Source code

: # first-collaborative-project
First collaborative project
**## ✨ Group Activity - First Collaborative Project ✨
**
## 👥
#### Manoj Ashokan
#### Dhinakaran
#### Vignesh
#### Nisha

#####

Task details
Return every line above exactly.

Solution to this exercise
Source code

: # first-collaborative-project
First collaborative project
**## ✨ Group Activity - First Collaborative Project ✨
**
## 👥
#### Manoj Ashokan
#### Dhinakaran
#### Vignesh
#### Nisha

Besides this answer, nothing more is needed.